In terms of those car and track combinations, beyond a handful of inclusions and omissions, things haven’t drastically changed from Project CARS 2. The streamlined car classes, however, are a massive letdown – and some are just an absolute mess. In Project CARS 2 the car roster was divided up into a host of individual categories, grouping cars in sensible ways and ensuring you’d be facing logical competition out on track. A lot of Project CARS 3’s classes remain exclusive enough to ensure that still happens, but others are a grab-bag of mismatched metal that looks like absolute nonsense out in action. You can’t really conduct a simple modern touring car race without ’71 Escort RS1600s, ’66 Mustangs, ’99 Skyline R34s, Caterham Sevens, and a handful of World Rallycross Championship Ford Fiesta Lites turning up on the grid. The off-brand GT3 class – dubbed GT A in Project CARS 3 – now sprinkles V8 Supercars and Sesto Elementos amongst GT3 cars. The GT4 class has a bloody NASCAR Fusion in it. It is such a weird problem to have.

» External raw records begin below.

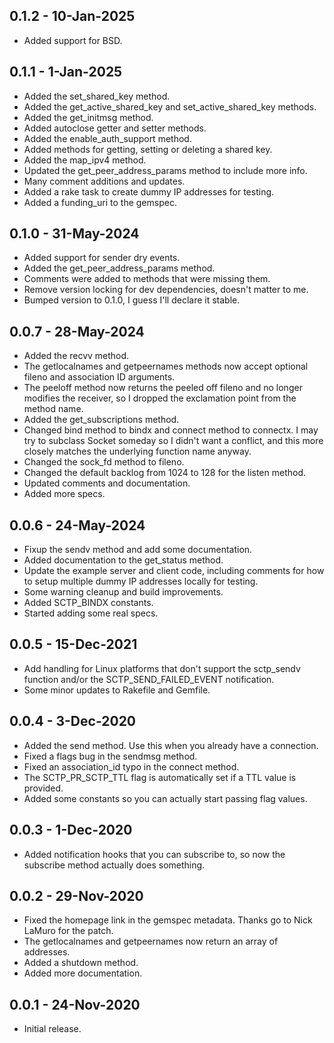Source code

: ## 0.1.2 - 10-Jan-2025
* Added support for BSD.

## 0.1.1 - 1-Jan-2025
* Added the set_shared_key method.
* Added the get_active_shared_key and set_active_shared_key methods.
* Added the get_initmsg method.
* Added autoclose getter and setter methods.
* Added the enable_auth_support method.
* Added methods for getting, setting or deleting a shared key.
* Added the map_ipv4 method.
* Updated the get_peer_address_params method to include more info.
* Many comment additions and updates.
* Added a rake task to create dummy IP addresses for testing.
* Added a funding_uri to the gemspec.

## 0.1.0 - 31-May-2024
* Added support for sender dry events.
* Added the get_peer_address_params method.
* Comments were added to methods that were missing them.
* Remove version locking for dev dependencies, doesn't matter to me.
* Bumped version to 0.1.0, I guess I'll declare it stable.

## 0.0.7 - 28-May-2024
* Added the recvv method.
* The getlocalnames and getpeernames methods now accept optional fileno and
  association ID arguments.
* The peeloff method now returns the peeled off fileno and no longer modifies
  the receiver, so I dropped the exclamation point from the method name.
* Added the get_subscriptions method.
* Changed bind method to bindx and connect method to connectx. I may try to
  subclass Socket someday so I didn't want a conflict, and this more closely
  matches the underlying function name anyway.
* Changed the sock_fd method to fileno.
* Changed the default backlog from 1024 to 128 for the listen method.
* Updated comments and documentation.
* Added more specs.

## 0.0.6 - 24-May-2024
* Fixup the sendv method and add some documentation.
* Added documentation to the get_status method.
* Update the example server and client code, including comments for how to
  setup multiple dummy IP addresses locally for testing.
* Some warning cleanup and build improvements.
* Added SCTP_BINDX constants.
* Started adding some real specs.

## 0.0.5 - 15-Dec-2021
* Add handling for Linux platforms that don't support the sctp_sendv function
  and/or the SCTP_SEND_FAILED_EVENT notification.
* Some minor updates to Rakefile and Gemfile.

## 0.0.4 - 3-Dec-2020
* Added the send method. Use this when you already have a connection.
* Fixed a flags bug in the sendmsg method.
* Fixed an association_id typo in the connect method.
* The SCTP_PR_SCTP_TTL flag is automatically set if a TTL value is provided.
* Added some constants so you can actually start passing flag values.

## 0.0.3 - 1-Dec-2020
* Added notification hooks that you can subscribe to, so now the subscribe method
  actually does something.

## 0.0.2 - 29-Nov-2020
* Fixed the homepage link in the gemspec metadata. Thanks go to Nick LaMuro for the patch.
* The getlocalnames and getpeernames now return an array of addresses.
* Added a shutdown method.
* Added more documentation.

## 0.0.1 - 24-Nov-2020
* Initial release.
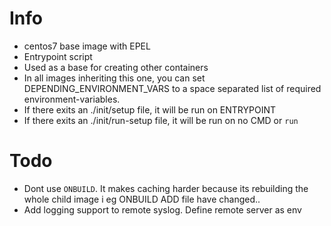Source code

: # Info
* centos7 base image with EPEL
* Entrypoint script
* Used as a base for creating other containers
* In all images inheriting this one, you can set DEPENDING_ENVIRONMENT_VARS to a space separated list of required environment-variables.
* If there exits an ./init/setup file, it will be run on ENTRYPOINT
* If there exits an ./init/run-setup file, it will be run on no CMD or `run`

# Todo
* Dont use `ONBUILD`. It makes caching harder because its rebuilding the whole child image i eg ONBUILD ADD file have changed..
* Add logging support to remote syslog. Define remote server as env
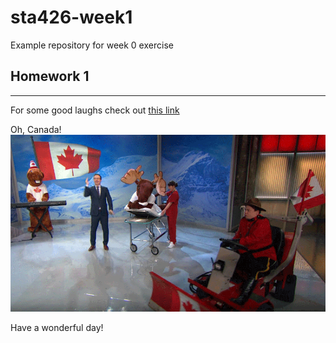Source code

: # sta426-week1

Example repository for week 0 exercise 


## Homework 1
---

For some good laughs check out [this link](https://youtu.be/l-5vD5YVLv8 "WHCA 2016")


Oh, Canada!
![This is an image.](canada.gif) 



Have a wonderful day!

Sadly, it’s far from the only one. While the custom event functionality remains, it’s definitely not as fully-featured. Laps are limited to 99, so Indy 500s and Bathurst 1000s are out. Le Mans is out, and so is rallycross. Weather slots have been reduced from four race conditions to just starting weather and finishing weather, so you can’t have races that begin dry, rain, and then dry out again. That’s almost moot, however, because tyre strategy isn’t a factor anymore and there are no pit stops. Mechanical damage is out, too. Cosmetic damage still features but it regularly looks weird and awful, even when tickling the ultra settings on PC. Annoyingly, damage persists after restarts so broken windscreens stay broken even if you retry an event, and the only way to fix them is… crash again. Project CARS 3 seems to have a more saturated palette than the previous instalment, meaning colours pop more, but in terms of detail its lags some distance behind the likes of Forza or GT, and its wild weather isn’t a patch on the F1 or Dirt games.